▶ **Instruction**: Everything in the entries below except the pictures must be returned exactly.

++++ Data to examine ++++

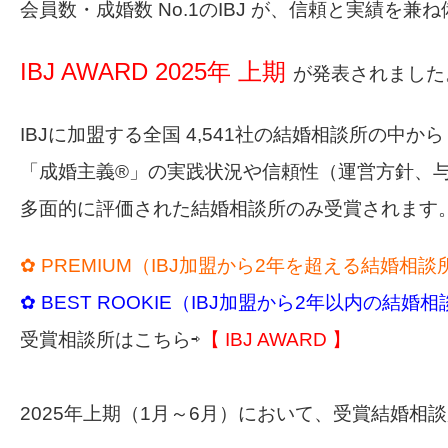
会員
数
・
成婚数
No.1
の
IBJ
が、
信頼と実績を兼ね
IBJ AWARD 2025年 上期
が発表されました
IBJに加盟する
全国
4,541社の結婚相談所の中から
「成婚主義®」の実践状況や信頼性（運営方針、
多面的に評価された結婚相談所のみ受賞されます
✿ PREMIUM（IBJ加盟から2年を超える結婚相談
✿ BEST ROOKIE（IBJ加盟から2年以内の結婚
受賞相談所はこちら⇨
【
IBJ AWARD
】
2025年上期（1月～6月）において、受賞結婚相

++++

▶ **Written solution**:
会員
数
・
成婚数
No.1
の
IBJ
が、
信頼と実績を兼ね
IBJ AWARD 2025年 上期
が発表されました
IBJに加盟する
全国
4,541社の結婚相談所の中から
「成婚主義®」の実践状況や信頼性（運営方針、
多面的に評価された結婚相談所のみ受賞されます
✿ PREMIUM（IBJ加盟から2年を超える結婚相談
✿ BEST ROOKIE（IBJ加盟から2年以内の結婚
受賞相談所はこちら⇨
【
IBJ AWARD
】
2025年上期（1月～6月）において、受賞結婚相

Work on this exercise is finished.